Salvini vuole spezzare l'assedio e minaccia di fare saltare tutto

Ecco che cosa dirà al Colle: la Lega è vittima di un attacco giudiziario tipo "schema Berlusconi", il voto va rispettato

Salvini vuole spezzare l'assedio e minaccia di fare saltare tutto

La Lega ha il diritto di poter contare sugli strumenti idonei a poter «concorrere con metodo democratico a determinare la politica nazionale», come recita la Costituzione? È davvero possibile immaginare che, in forza della sentenza della Cassazione, possano essere bloccate le entrate provenienti dal 2 per mille ai partiti, entrate provenienti da versamenti volontari degli elettori? La magistratura ha idea dei sacrifici che sono stati fatti in questi anni licenziando personale, chiudendo La Padania, ridimensionando la radio? Sono queste alcune delle domande che ricorrono dentro la Lega, alla vigilia dell'incontro tra Matteo Salvini e il Capo dello Stato fissato per domani - incontro sul quale ha lavorato molto Giancarlo Giorgetti - e annunciato su Twitter dal leader del Carroccio. Un senso di insofferenza che, sommato ai sondaggi che danno da settimane la Lega in costante crescita, fa balenare una tentazione: ripresentarsi alle urne per incassare una sorta di plebiscito e chiudere definitivamente i conti con il passato, spazzando via le trappole disseminate sul cammino della missione governativa. Una via, naturalmente, che potrebbe essere percorsa soltanto qualora non si registrasse alcun segnale di inversione di rotta.

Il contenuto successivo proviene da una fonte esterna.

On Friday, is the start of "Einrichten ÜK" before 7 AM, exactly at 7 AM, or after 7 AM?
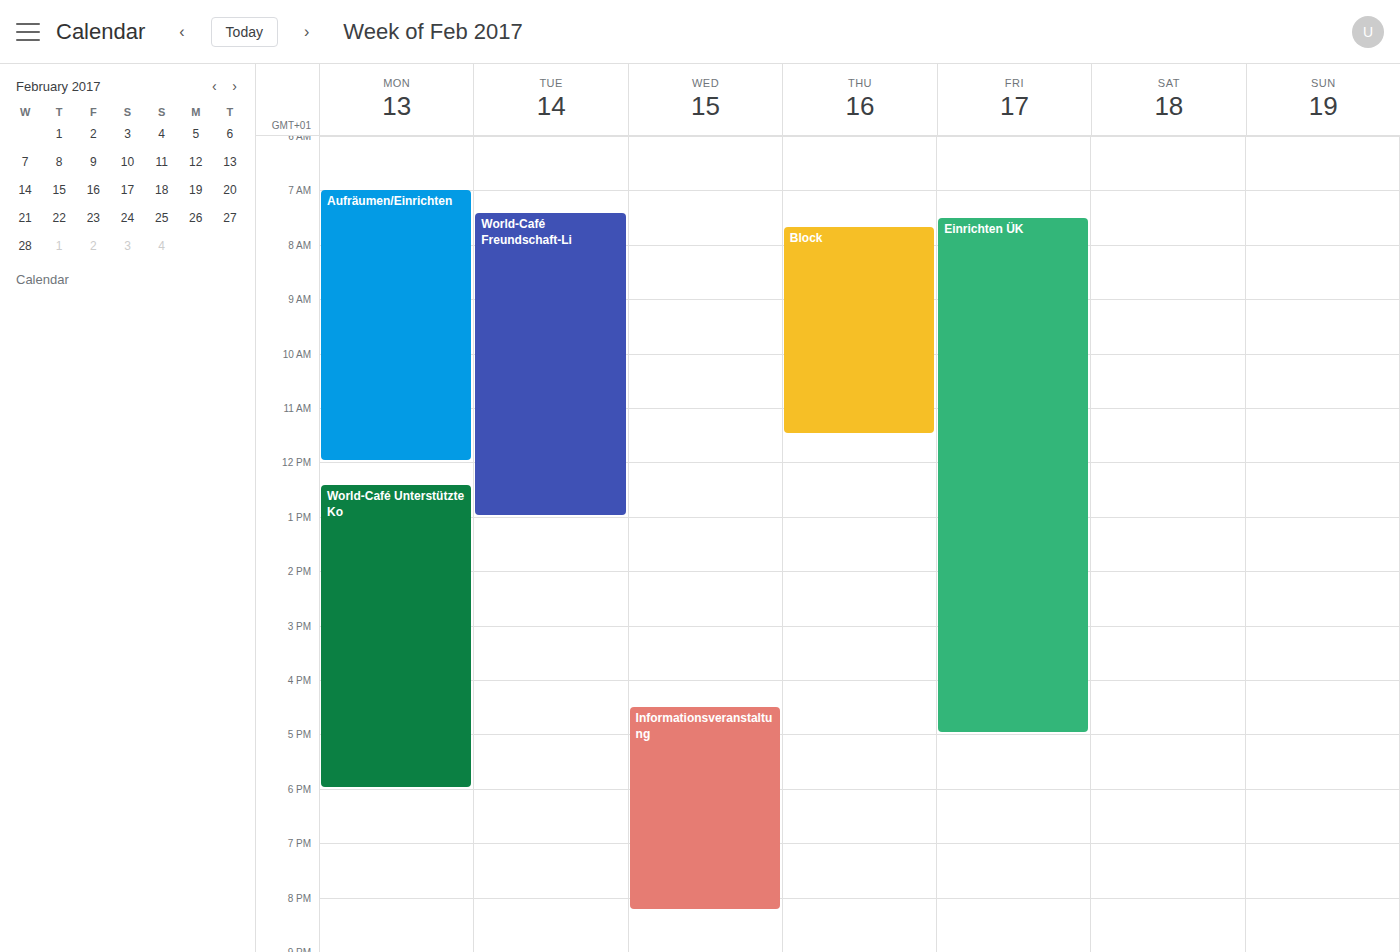
7:30 AM -- after 7 AM, 30 minutes below the 7 AM line.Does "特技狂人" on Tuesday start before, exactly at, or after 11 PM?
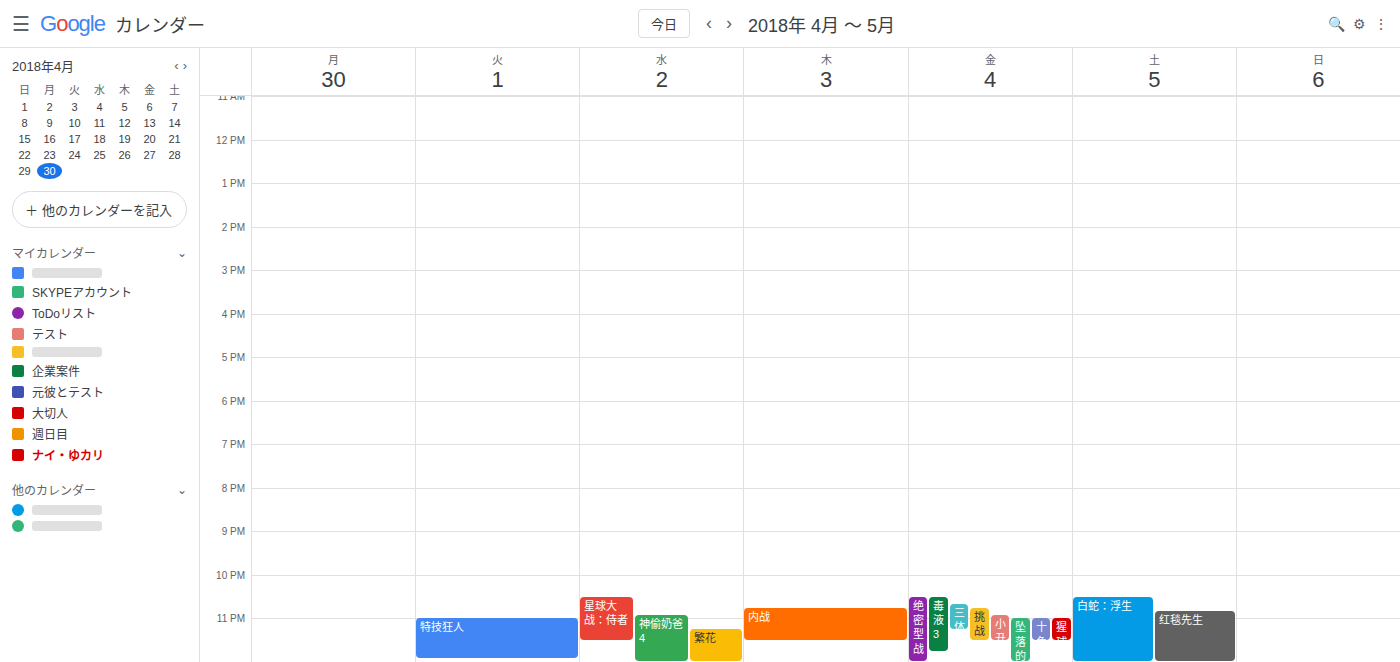
11:00 PM -- exactly at 11 PM, on the 11 PM line.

«Lunedì a mezzogiorno incontrerò Mattarella. Avrò il piacere di spiegargli le tante cose fatte nel mio primo mese da ministro, per mantenere le promesse, per difendere i confini, per proteggere gli italiani e riportare ordine, rispetto e tranquillità in Italia. #Primagliitaliani». Una comunicazione in cui non si parla esplicitamente del sequestro conservativo da 49 milioni di euro disposto dal Tribunale di Genova sui beni della Lega Nord dopo la condanna di Umberto Bossi e dell'ex tesoriere Francesco Belsito. Ma in cui si fa riferimento semplicemente all'attività politica e governativa, quella stessa attività che sarebbe messa in pericolo dall'entrata a gamba tesa della magistratura.

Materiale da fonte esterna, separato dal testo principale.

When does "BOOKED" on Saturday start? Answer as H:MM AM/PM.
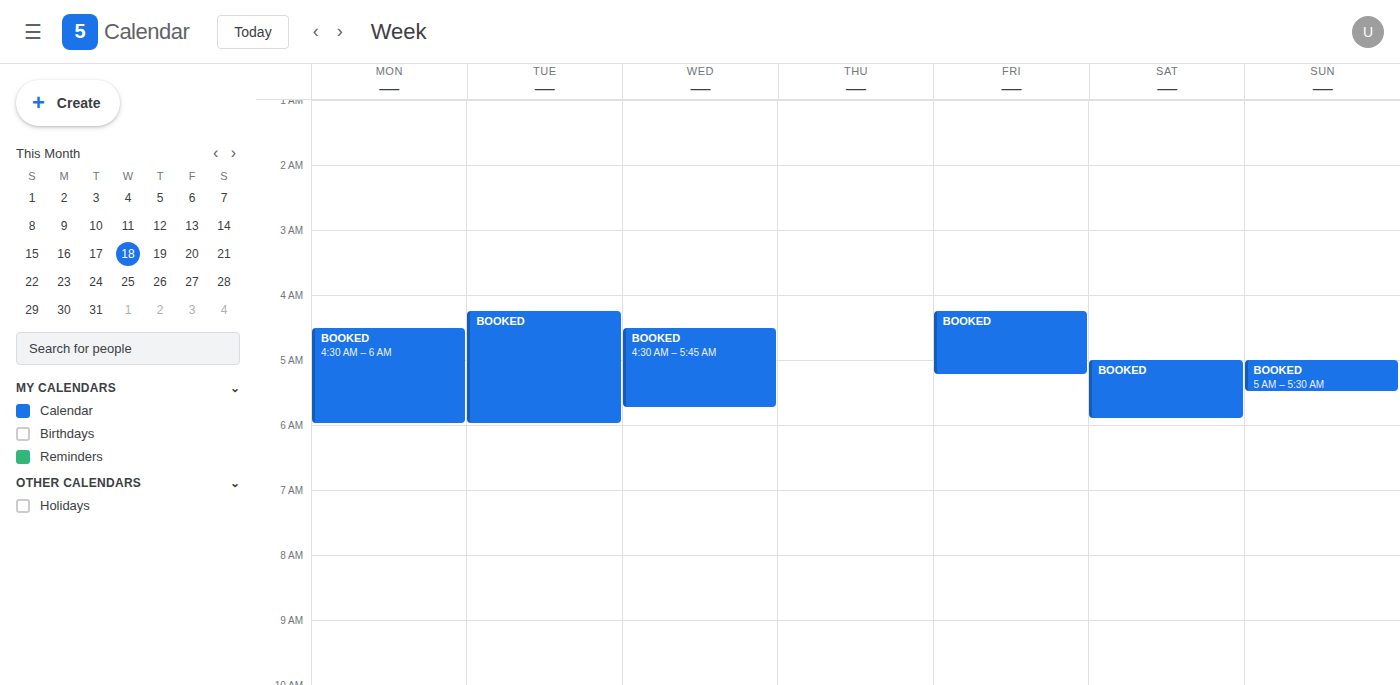
5:00 AM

Il ministro dell'Interno non fa mistero di sentirsi nel mirino, teme che possa ripetersi lo schema Berlusconi, chiede che sia rispettata la volontà popolare e non si individui nella Lega il nemico da abbattere. Insomma non ci sta a farsi rosolare a fuoco neppure troppo lento e ad accettare una sorta di sequestro permanente che se applicato alla lettera equivarrebbe a una forte limitazione dell'agibilità politica.

Particolarmente fastidiosa viene considerata da Salvini l'accusa di non essersi costituito come parte civile contro Umberto Bossi. Una interpretazione paradossale visto che il leader della Lega incrocia da sempre la spada con il fondatore e non ha voluto per un senso d'onore e riconoscenza storica portare lo scontro politico su un altro terreno. Ma questo non significa che non consideri la Lega parte lesa, così come avvenuto per altri partiti in situazioni simili. Inoltre la smisurata estensione della cifra bloccata - la sottrazione di fondi oscillerebbe tra i 300mila e i 500mila euro mentre i 49 milioni sono il totale percepito in quel periodo - è l'altro aspetto che usando un eufemismo genera perplessità.

Di certo Salvini sta preparando una prima controffensiva: «decine di querele» nei confronti «di chi parla a sproposito di soldi rubati dalla Lega», quindi politici e giornalisti. Un modo per lanciare un segnale e invertire quella rotta propagandistica che gli avversari stanno iniziando a cavalcare.